Я вышел из ресторана. Бледный свет зари освещал этот старый квартал, где я вел до этой ночи столь спокойную жизнь. Дшжнг-Джонг, ухмыляясь, последовал за мной; ему было хорошо известно, что сейчас произойдет. Его присутствие стало для меня невыносимым. Во что бы то ни стало мне нужно было избавиться от этого кошмара.

Рядом со сточной канавкой я наткнулся на знакомый уже предмет бледной окраски и эллиптической формы. Должно быть, один из солдат выронил здесь свою машину времени. Я подобрал ее и стал с любопытством рассматривать. Я обратил внимание на две кнопки, расположенные рядом. Перголезский ученый с необыкновенной любезностью объяснил мне, что одна из них служит для отправления, вторая — для остановки.

— Механизм установлен на путешествие в прошлое, — проговорил он убедительным тоном. — Так Что можешь попробовать. Совершишь небольшую прогулку. Нажми на первую кнопку и сразу же на вторую. Ты окажешься всего за несколько часов до этого момента. Это совсем нетрудно.

Столь велико было мое желание бежать отсюда, что я не стал размышлять над предложением. Мне и в голову не приходило, что за этой приторной услужливостью кроется поистине макиавеллевский расчет. Я закрыл глаза, и только после того, как совершил роковую оплошность, я проклял все на свете.

Я ощутил сильнейший толчок. Тошнота охватила меня. Передо мной пронеслись звезды, затем последовало новое сотрясение, и я оказался на Земле.

В ту же самую минуту я все понял. Мир стал моложе на двенадцать часов. Был вечер того дня, когда начались мои приключения, и я был в том самом настроении духа. Теперь мне предстояло заново пережить эту дьявольскую ночь; но поскольку все совершится в той же последовательности и с точностью до малейшей детали, СОВЕРШЕННО НЕИЗБЕЖНО Я ПОДНИМУ НА РАССВЕТЕ МАШИНУ ВРЕМЕНИ И НАЖМУ НА КНОПКУ. Затем я опять возвращусь назад, снова переживу эту ночь — и так без конца… вечно. Совершив жалкий промах, я попал в роковой круговорот времени…[1]

Я открыл глаза и оглянулся по сторонам.

Я сидел на террасе «Купола». У меня уже вошло в привычку сидеть здесь в летние дни, попивая свежее пиво и разглядывая прохожих. Так было и на этот раз. Передо мною лежала развернутая газета, и, когда я уставал смотреть на прохожих, я опускал глаза, чтобы прочесть несколько строк.

Я подумывал о том, что все шло не так уж плохо.

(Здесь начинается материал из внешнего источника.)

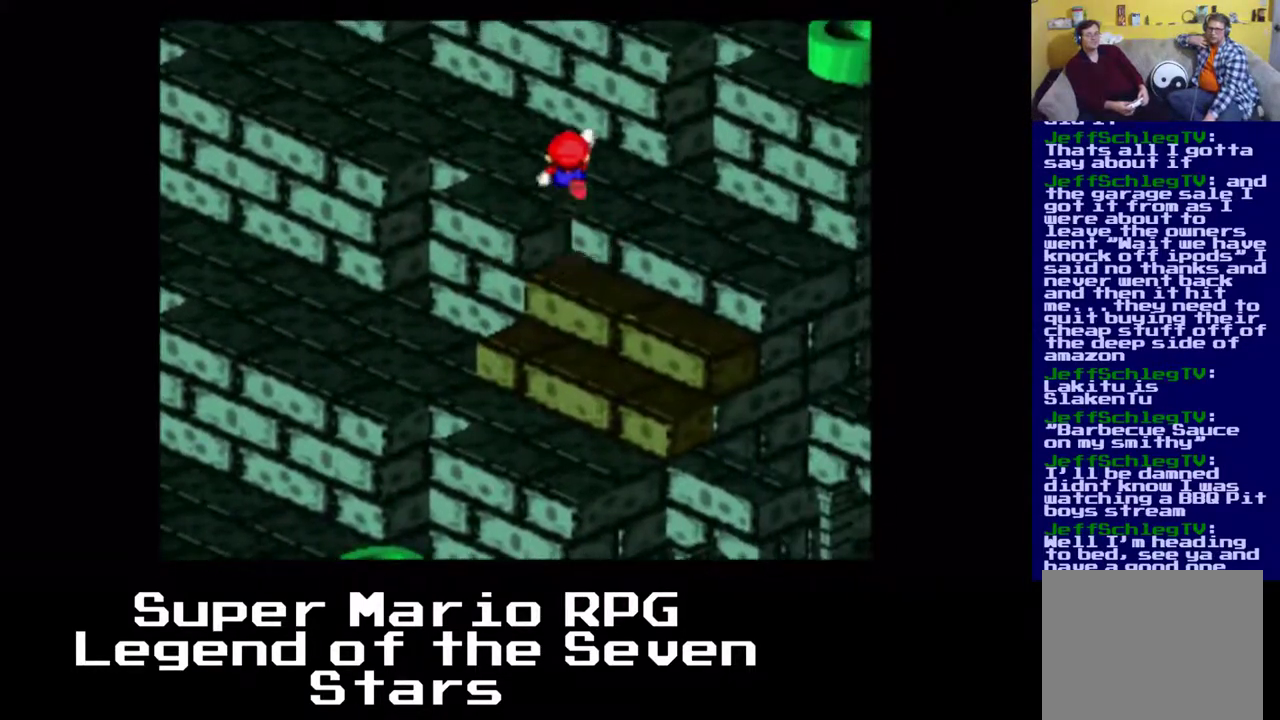
{"buttons": ["A", "X", "DPAD_UP", "DPAD_LEFT"], "left_stick": "center", "events": [[83, "DPAD_LEFT", "down"], [333, "A", "down"]]}
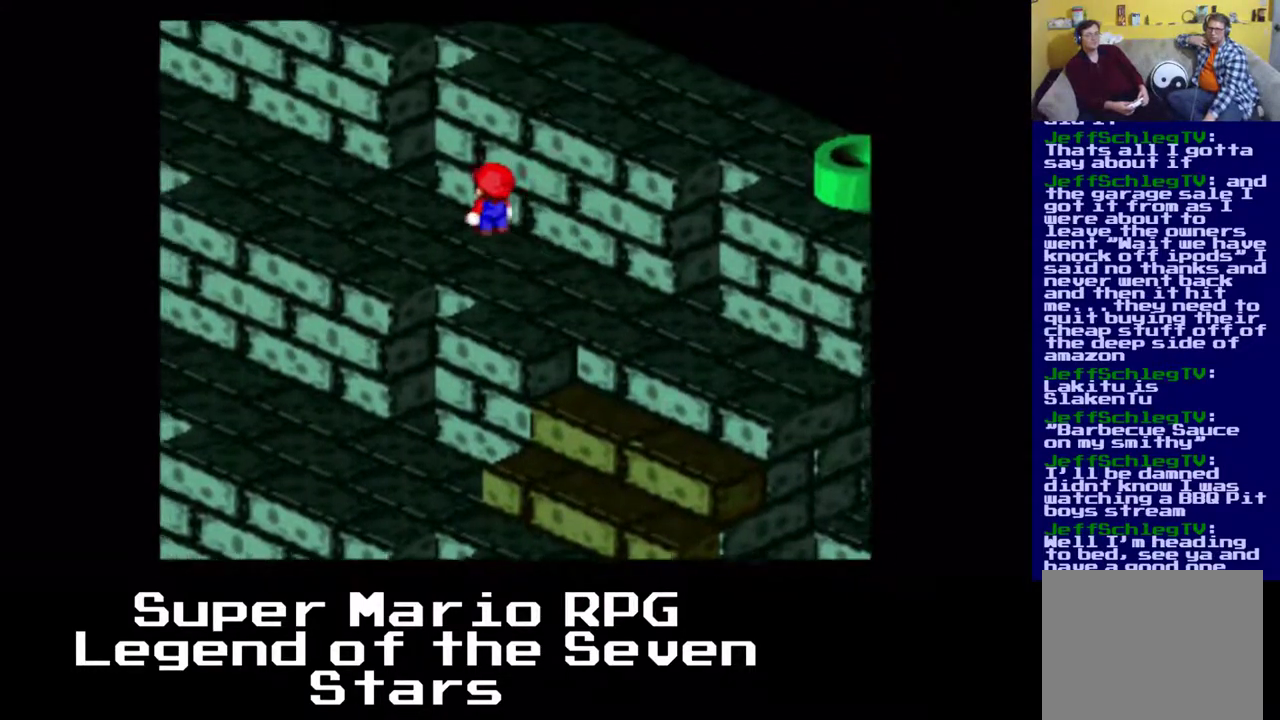
{"buttons": ["X", "DPAD_UP", "DPAD_LEFT"], "left_stick": "center", "events": [[233, "A", "up"]]}
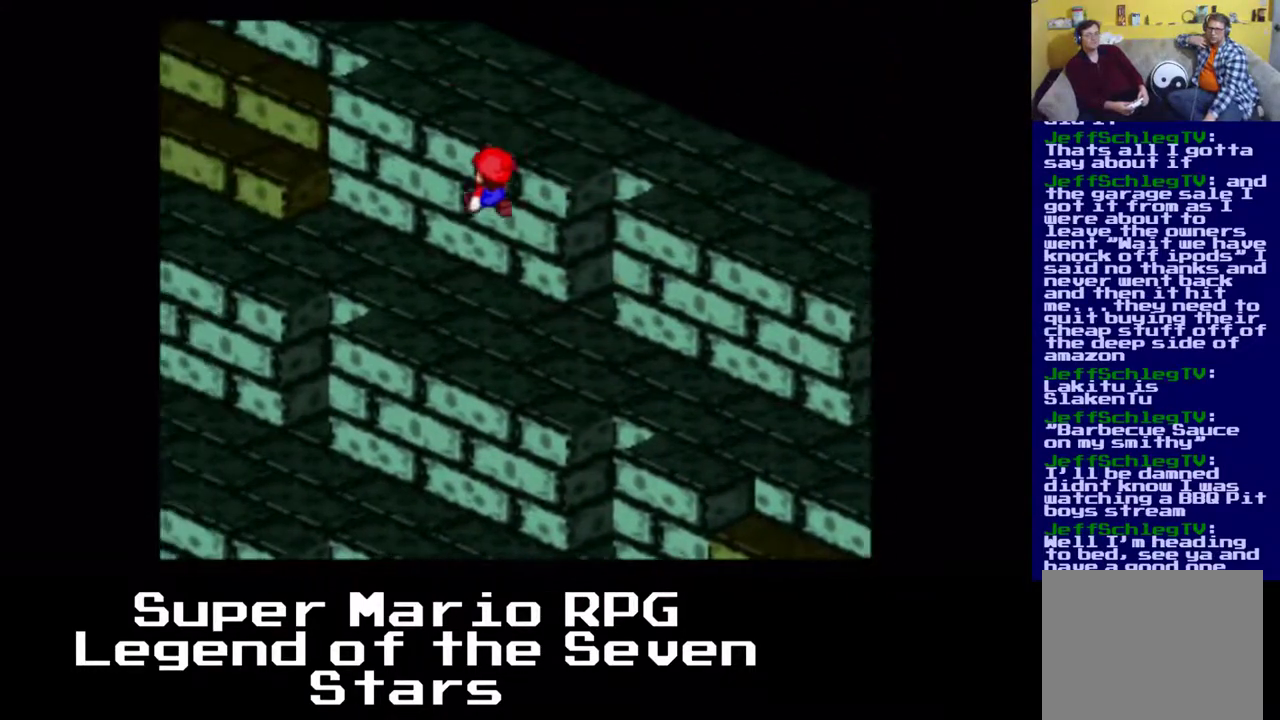
{"buttons": ["X", "DPAD_RIGHT"], "left_stick": "center", "events": [[67, "A", "down"], [200, "DPAD_LEFT", "up"], [367, "A", "up"], [433, "DPAD_RIGHT", "down"], [450, "DPAD_UP", "up"]]}
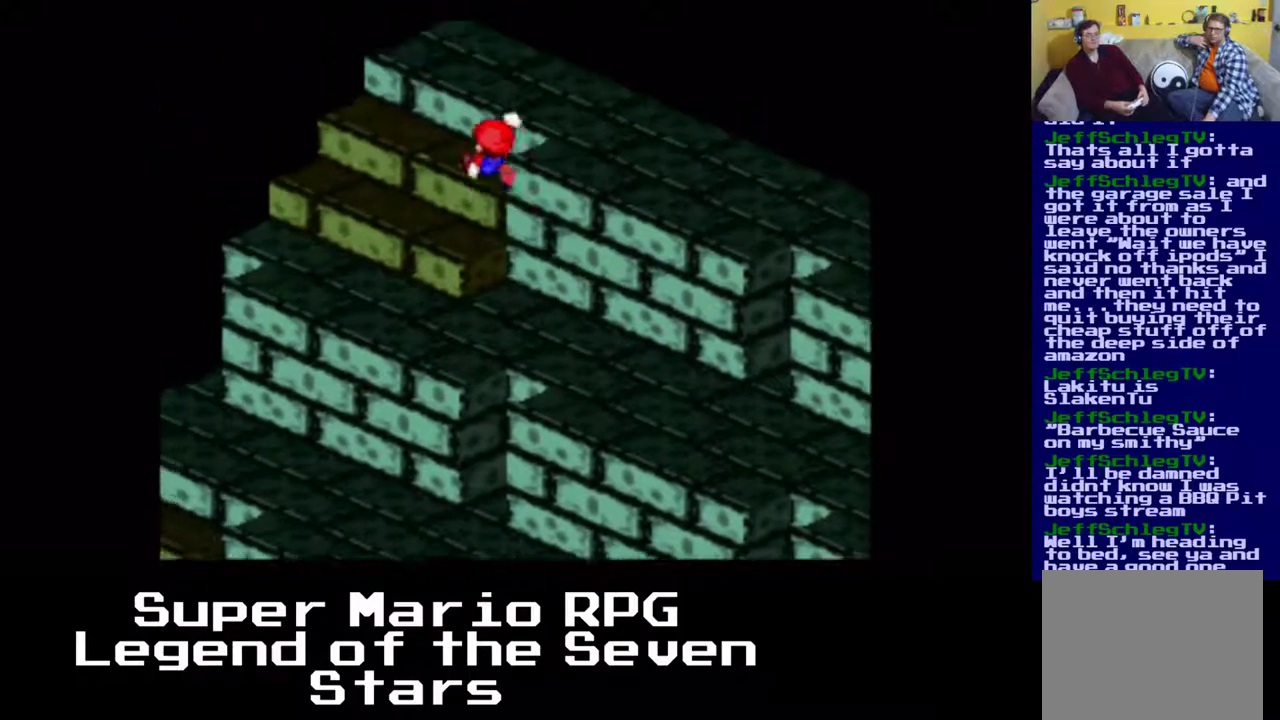
{"buttons": ["X", "DPAD_DOWN", "DPAD_RIGHT"], "left_stick": "center", "events": [[50, "A", "down"], [250, "A", "up"], [467, "DPAD_DOWN", "down"]]}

Именно в этот момент в мою жизнь вошел бадариец…

вернуться

1

Проницательный наблюдатель заметит, что, если события начались точно так, как это уже имело место, значит, каждый раз мне должно было быть известно, что произойдет в следующее мгновение. Именно так и обстоит дело. Мне известна каждая деталь этого круговорота, в котором я существую, начиная от прошлой вечности вплоть до вечности будущей. Если я ничего не делаю явным заранее и сам ни о чем не догадываюсь, то причиной этого чистое любопытство… И потом, надо же было с чего-то начать! — О. В.